Когда минут через пять в дверь легонько постучали и Танюшин голос шепотом спросил: «Ну, как сегодня?» — Вася не открыл глаз, хотя слышал и ответ Аленушки:

— Сегодня совсем хорошо.

— Спит?

— Кажется.

Вася не открыл глаз, когда за новым стуком послышались легкие мужские шаги, а затем, одновременно поздоровавшись и попрощавшись, вышла из комнаты Аленушка. Так лежать было лучше, взглянув же — нужно говорить; но прежде, чем говорить, нужно думать, и это страшно трудно и тяжело.

В своем усталом покое он слышал шепот и слышал, как инженер сказал:

— Я сейчас должен уйти; ничего, что вы одна останетесь?

— Ну, конечно, раз вам нужно. Но вечером вы зайдете к нам?

— Да уж как всегда. Ну, пока до свиданья, Танюша.

«Как всегда? И он зовет ее Танюшей?»

Вася открыл глаза и увидал Танюшу, провожавшую его дорожного спутника таким ласковым взором, каким никогда она не провожала самого Васю.

И Вася вспомнил: «Сколько сказала Аленушка? Да, завтра начнется четвертая неделя…»

ИЗМЕННИКИ

Те, кто с ночи стояли в очередях, ожидая, когда откроют, под белой с красным уже полинялой вывеской зашитую досками дверь и когда начнут выдавать по детскому купону прогорклое пшено, — те менее всего думали, что вот где-то все еще идет война и что в ней Россия не участвует. Довольно своих забот и горя своего: давно о войне забыли. От нее остались одни могилы, вдовы, семейное разорение и проклятая память, заглушенная сегодняшними страданиями.

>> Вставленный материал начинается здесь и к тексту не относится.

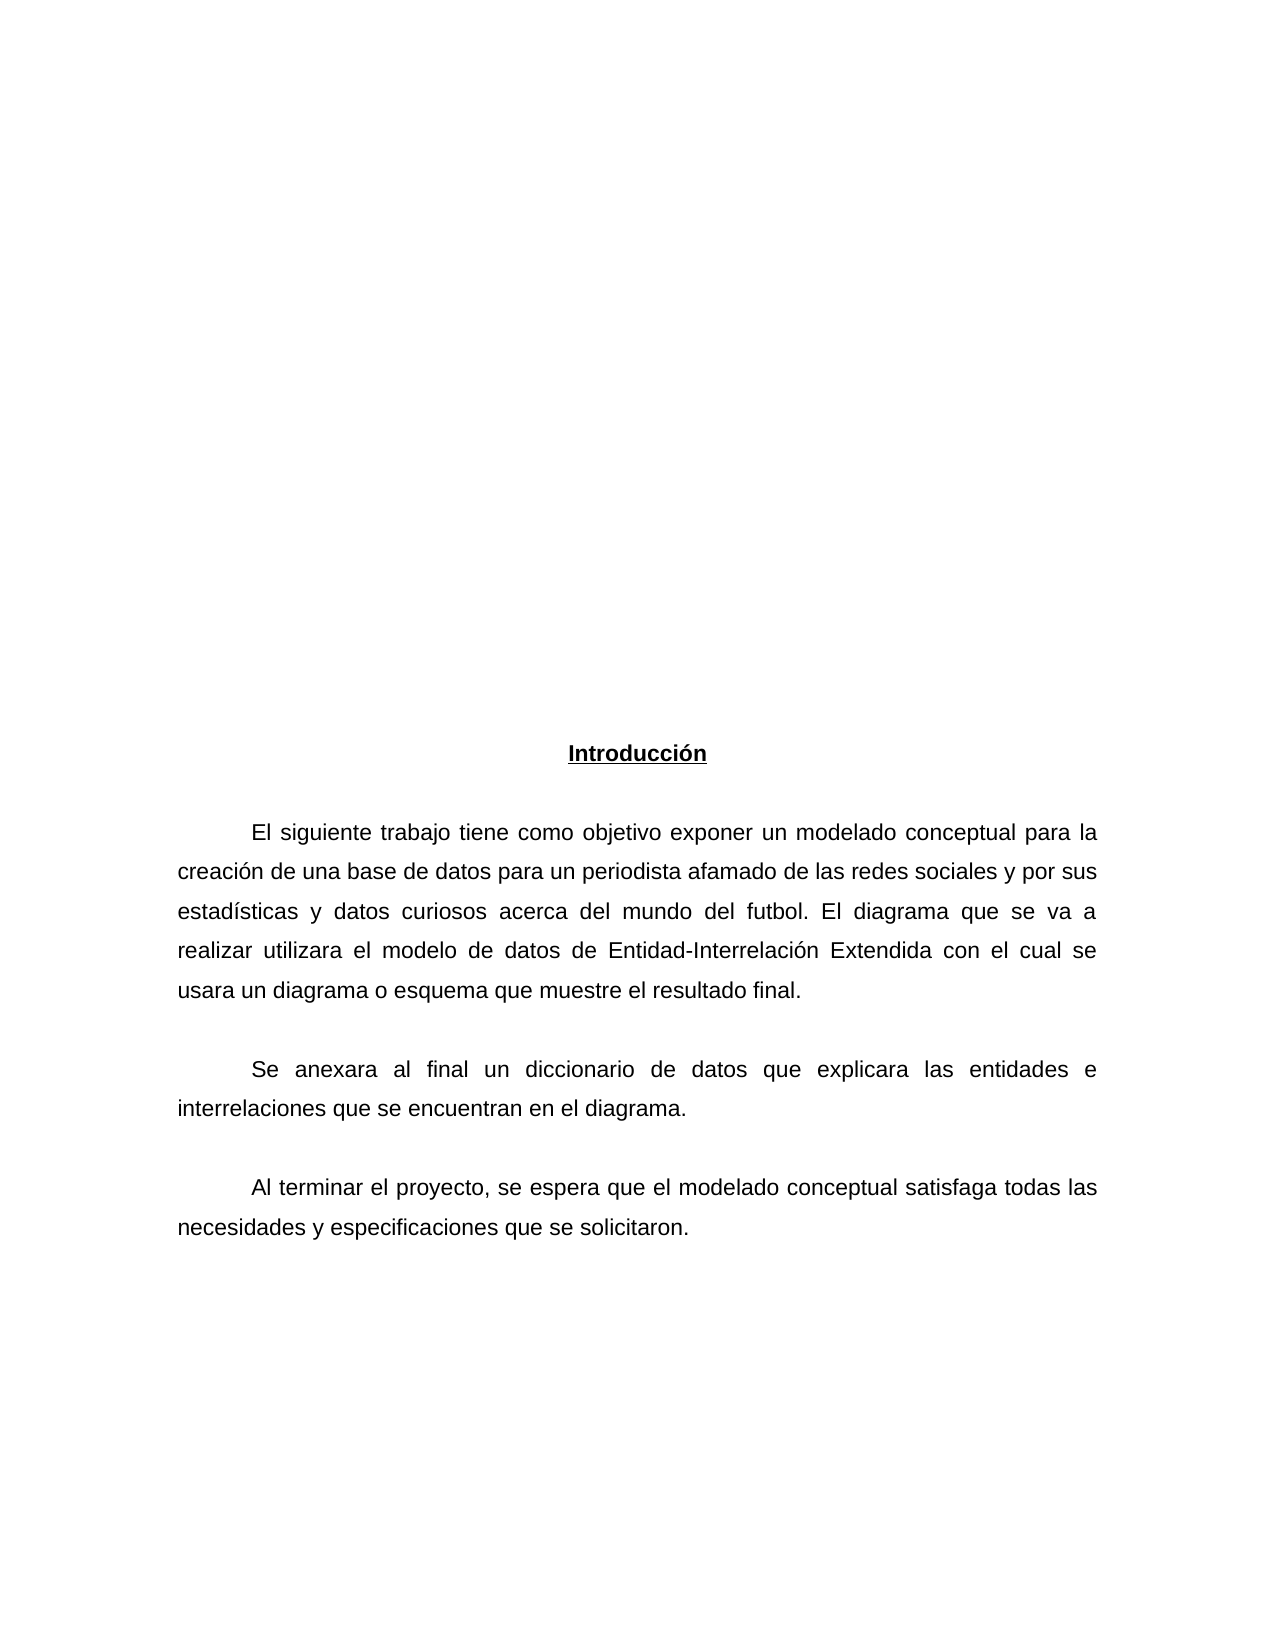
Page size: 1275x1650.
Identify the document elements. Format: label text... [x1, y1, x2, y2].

list Introducción [177, 740, 1098, 766]
list Se anexara al final un diccionario de datos que explicara las entidades e interrelaciones que se encuentran en el diagrama. [177, 1056, 1098, 1121]
list Al terminar el proyecto, se espera que el modelado conceptual satisfaga todas las necesidades y especificaciones que se solicitaron. [177, 1174, 1098, 1240]
list El siguiente trabajo tiene como objetivo exponer un modelado conceptual para la creación de una base de datos para un periodista afamado de las redes sociales y por sus estadísticas y datos curiosos acerca del mundo del futbol. El diagrama que se va a realizar utilizara el modelo de datos de Entidad-Interrelación Extendida con el cual se usara un diagrama o esquema que muestre el resultado final. [177, 819, 1098, 1003]
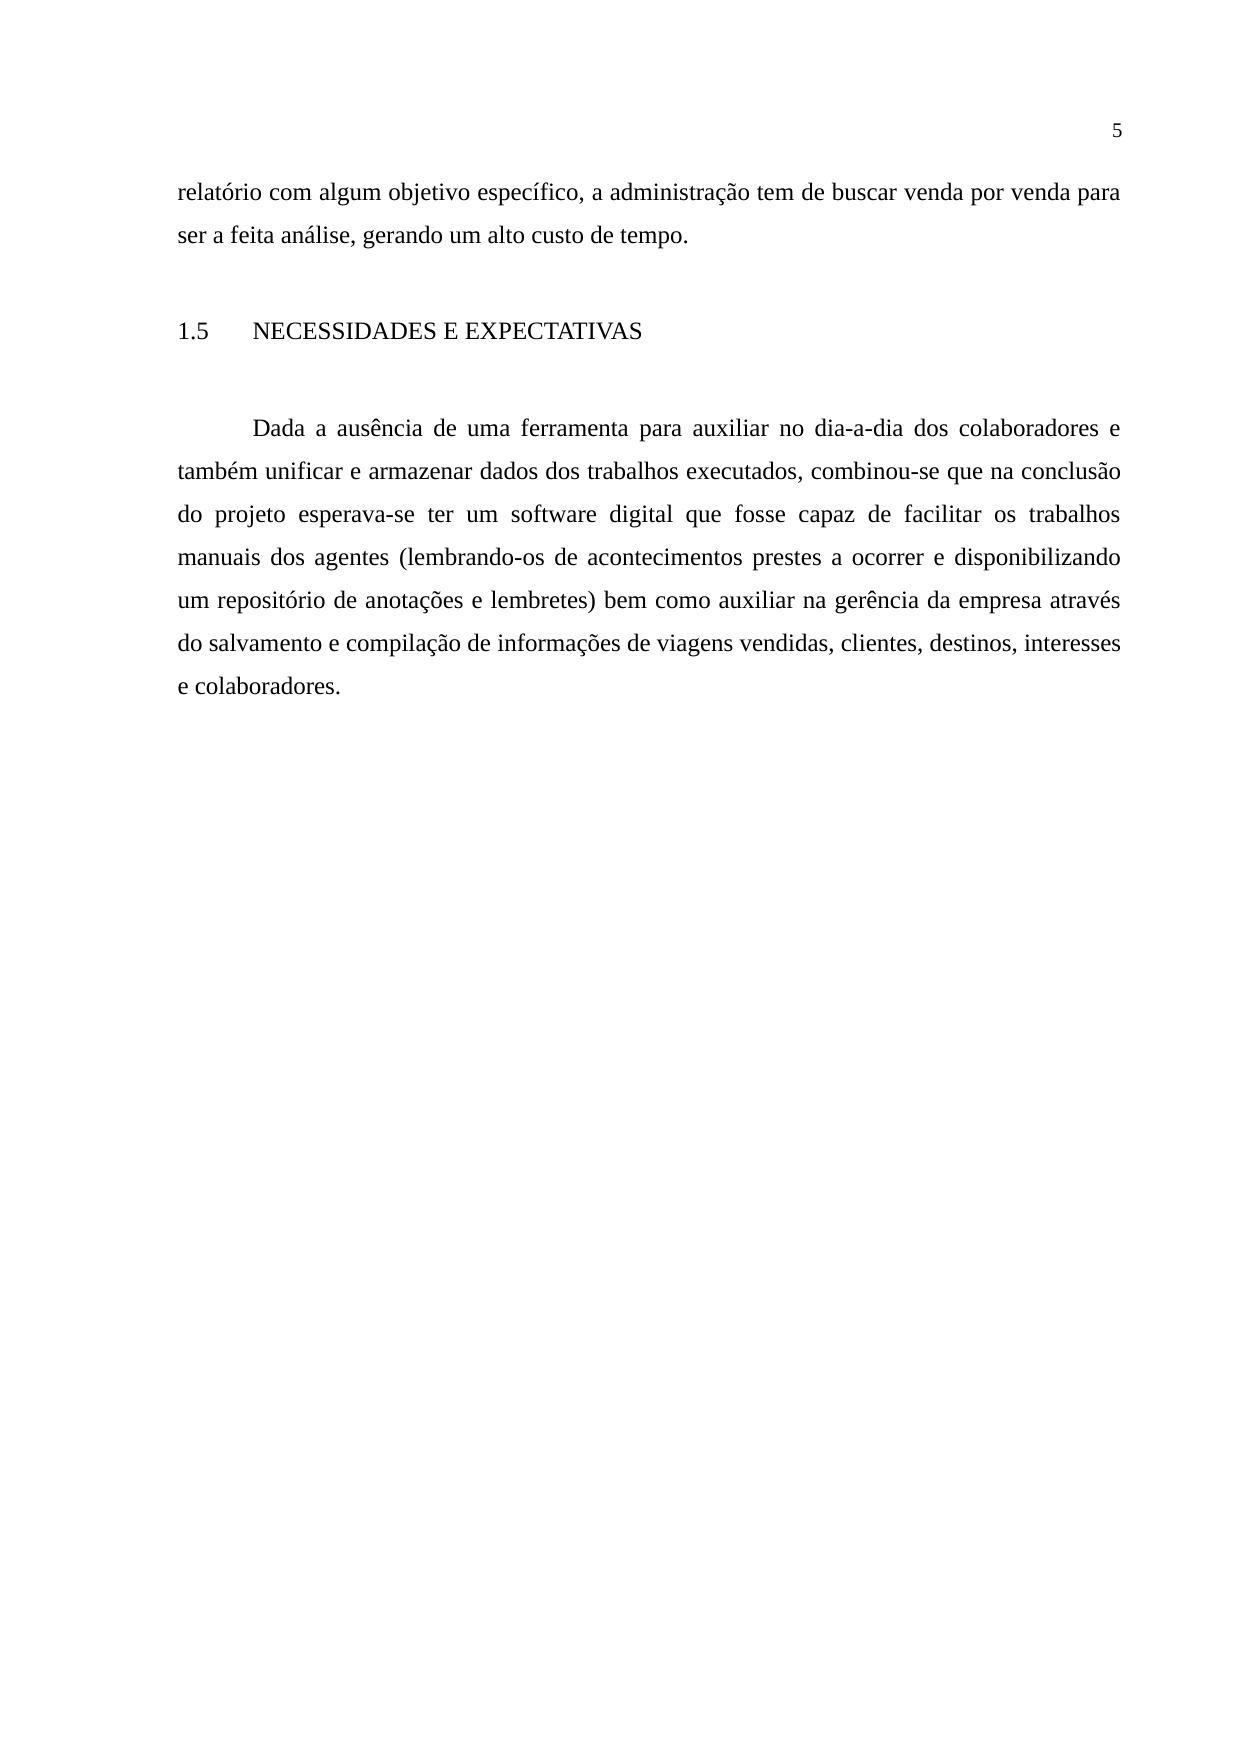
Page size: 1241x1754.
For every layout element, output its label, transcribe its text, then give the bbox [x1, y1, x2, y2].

text relatório com algum objetivo específico, a administração tem de buscar venda por venda para ser a feita análise, gerando um alto custo de tempo. [177, 177, 1122, 249]
subtitle NECESSIDADES E EXPECTATIVAS [177, 316, 1122, 345]
text Dada a ausência de uma ferramenta para auxiliar no dia-a-dia dos colaboradores e também unificar e armazenar dados dos trabalhos executados, combinou-se que na conclusão do projeto esperava-se ter um software digital que fosse capaz de facilitar os trabalhos manuais dos agentes (lembrando-os de acontecimentos prestes a ocorrer e disponibilizando um repositório de anotações e lembretes) bem como auxiliar na gerência da empresa através do salvamento e compilação de informações de viagens vendidas, clientes, destinos, interesses e colaboradores. [177, 413, 1122, 700]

Юрист Мертваго, которого некогда дядя Боря устроил в земсоюзе (форма земгусара очень шла Мертваго), — юрист Мертваго, у жены которого уцелели драгоценности, особой нужды не испытывал. Но все же большой ошибкой было не уехать вовремя в Киев и далее, как сделали другие, более предусмотрительные. Подготовляя теперь отъезд, что было уже много труднее, Мертваго полагал, что мы, русские, оказались изменниками делу союзников и что позорный (дома он говорил «похабный») Брестский мир кладет неизгладимое черное пятно на честь русского народа.

Изменники стояли в очередях, под мокрым снегом, жевали хлеб пополам с мусором и навозом, отбивали уксусом тухлый дух кобылятины, из которой жарили котлеты на касторовом и минеральном масле.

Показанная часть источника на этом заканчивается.